The American English term cipher and the chiefly British English variant, cipher, are used loosely to refer to any coded or encrypted message and more particularly to refer to messages encrypted using a secret key. The word came into English through Old French and Medieval Latin, but originates in the Arabic word which is transliterated in English as sifr, which is a variant of a word meaning “to be empty,” and referring to the zero, which comes from the same Arabic root. In the realm of cryptography—hidden writing, cipher can be a verb meaning “to encrypt a text” or a noun, referring either to the particular cryptographic system used or to the key used in that system or to the text transmitted by that system. In other words, a cipher is three different things.
When the noun cipher is used to refer to a message that has been encrypted, it is referring to what is more specifically called ciphertext. This stands in contrast to plaintext, which refers to the regular, untreated material. Plaintext is what one has both before encryption and after decryption, with ciphertext temporarily replacing the plaintext during the time that it is being protected.
In the case in which the noun cipher is used to refer to the secret key, it is referring a value that is or can be used to encrypt a plaintext message. A symmetric key is used both to encrypt and decrypt the ciphertext. When asymmetric keys are used, there is a key to encrypt the data and a separate key to decrypt the data.

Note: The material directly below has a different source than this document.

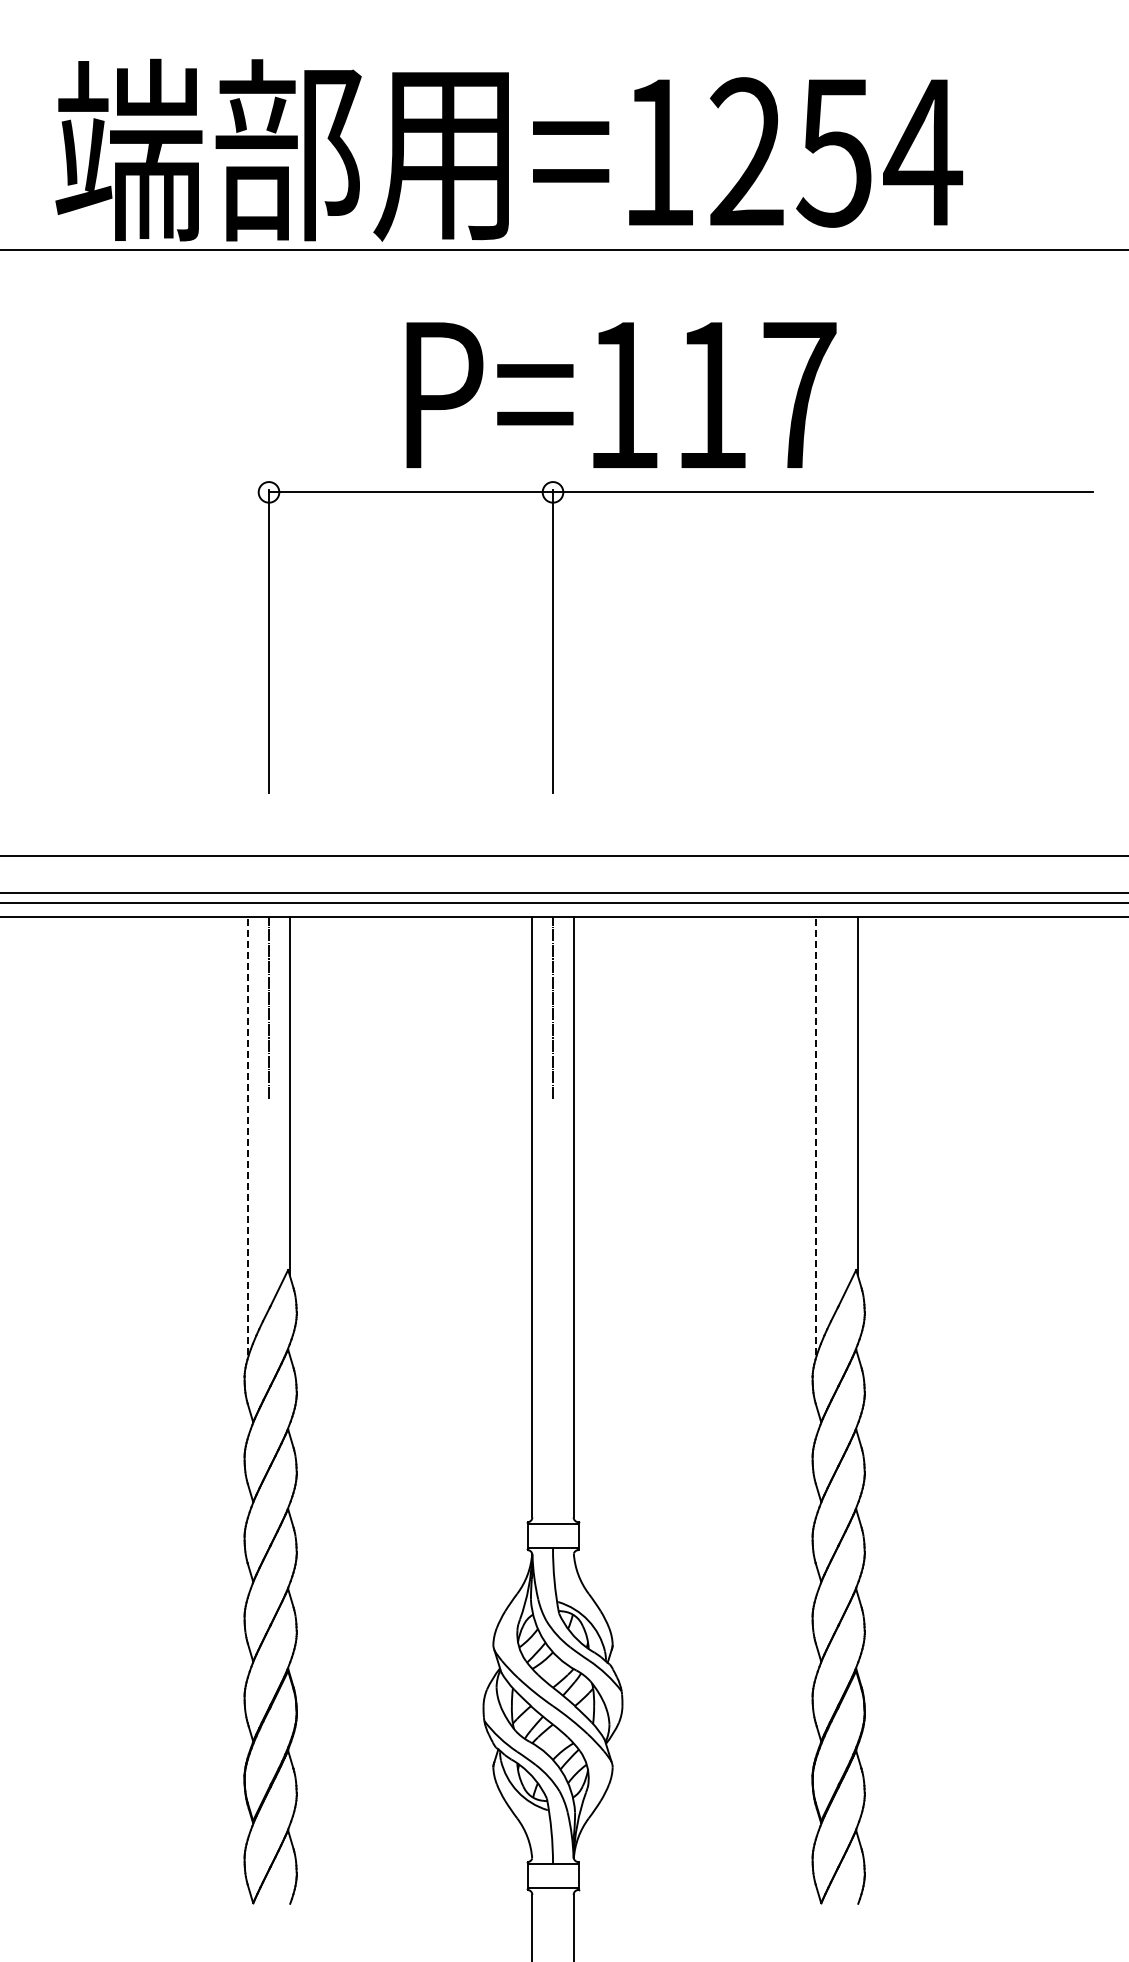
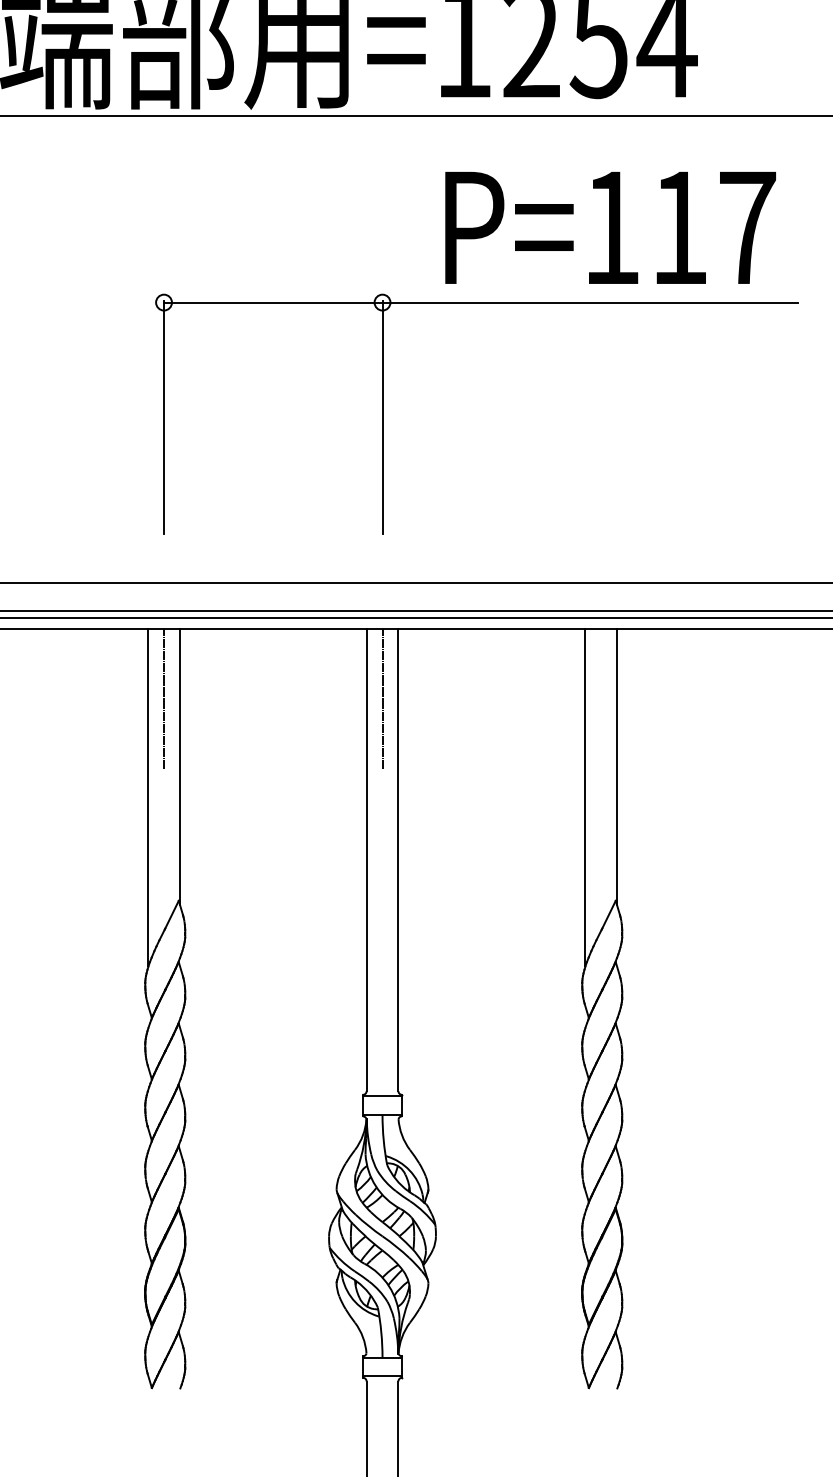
text: (621, 394) -> (610, 227), moved
line: (248, 1135) -> (148, 797), dashed -> solid
line: (816, 1135) -> (585, 797), dashed -> solid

This brings us to the meaning of cipher in which the system of encryption and decryption is referred to. The system that uses a symmetric key is called Private-Key Encryption. The system that uses asymmetric keys is called Public-Key Encryption. Other categorizations of cipher systems include transposition ciphers and substitution ciphers, which describe different ways of treating the plaintext. The famous cipher used by Julius Caesar and often alluded to was a simple substitution cipher. Ciphers are also categorized as block ciphers or streaming ciphers.
Ciphers are used to facilitate private communications of many types. Ciphers may be used by a government, a spy, a business, or a terrorist. Ciphers are used on the Internet for email and credit card transactions, for example. In addition to making messages unreadable by those for whom they were not intended, ciphers also assist in the authentication of messages, assuring the recipient that the message is from the sender it purports to be from.